▸ **Dataset content**:

----------------------------------------

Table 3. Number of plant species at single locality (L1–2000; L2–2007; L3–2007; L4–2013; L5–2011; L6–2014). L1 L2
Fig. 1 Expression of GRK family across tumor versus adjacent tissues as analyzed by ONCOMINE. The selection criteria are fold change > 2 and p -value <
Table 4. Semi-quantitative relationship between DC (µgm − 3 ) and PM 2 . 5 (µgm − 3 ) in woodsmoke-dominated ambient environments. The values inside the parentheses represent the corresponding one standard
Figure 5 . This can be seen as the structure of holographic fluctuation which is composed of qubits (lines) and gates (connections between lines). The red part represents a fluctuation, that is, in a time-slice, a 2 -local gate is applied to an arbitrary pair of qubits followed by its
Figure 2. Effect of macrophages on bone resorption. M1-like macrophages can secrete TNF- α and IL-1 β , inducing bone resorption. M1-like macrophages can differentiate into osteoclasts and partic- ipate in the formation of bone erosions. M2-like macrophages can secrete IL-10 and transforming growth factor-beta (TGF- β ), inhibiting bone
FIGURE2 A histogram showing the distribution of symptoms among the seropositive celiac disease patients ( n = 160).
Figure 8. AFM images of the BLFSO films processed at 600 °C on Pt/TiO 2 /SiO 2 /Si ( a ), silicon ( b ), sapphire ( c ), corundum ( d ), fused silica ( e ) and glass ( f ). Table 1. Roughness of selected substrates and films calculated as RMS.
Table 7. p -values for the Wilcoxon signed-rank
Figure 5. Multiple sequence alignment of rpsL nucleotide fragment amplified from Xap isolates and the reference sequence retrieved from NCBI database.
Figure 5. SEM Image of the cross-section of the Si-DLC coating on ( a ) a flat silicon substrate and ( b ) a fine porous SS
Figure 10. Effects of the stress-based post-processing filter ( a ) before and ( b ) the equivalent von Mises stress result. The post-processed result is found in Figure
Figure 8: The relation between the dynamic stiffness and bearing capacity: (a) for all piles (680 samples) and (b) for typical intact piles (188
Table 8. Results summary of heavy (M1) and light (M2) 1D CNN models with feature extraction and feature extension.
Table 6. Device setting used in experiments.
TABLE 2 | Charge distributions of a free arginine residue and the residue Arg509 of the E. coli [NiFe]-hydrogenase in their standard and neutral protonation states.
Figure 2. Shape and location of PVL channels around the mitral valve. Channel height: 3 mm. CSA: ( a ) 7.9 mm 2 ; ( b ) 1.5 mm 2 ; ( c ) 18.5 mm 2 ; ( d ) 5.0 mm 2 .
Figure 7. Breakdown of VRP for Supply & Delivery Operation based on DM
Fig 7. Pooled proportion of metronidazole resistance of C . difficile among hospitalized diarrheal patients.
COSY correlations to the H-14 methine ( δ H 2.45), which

----------------------------------------

▸ **Task details**:
Scan the data above and copy each line containing the word "between".

▸ **Answer area**:
Table 4. Semi-quantitative relationship between DC (µgm − 3 ) and PM 2 . 5 (µgm − 3 ) in woodsmoke-dominated ambient environments. The values inside the parentheses represent the corresponding one standard
Figure 5 . This can be seen as the structure of holographic fluctuation which is composed of qubits (lines) and gates (connections between lines). The red part represents a fluctuation, that is, in a time-slice, a 2 -local gate is applied to an arbitrary pair of qubits followed by its
Figure 8: The relation between the dynamic stiffness and bearing capacity: (a) for all piles (680 samples) and (b) for typical intact piles (188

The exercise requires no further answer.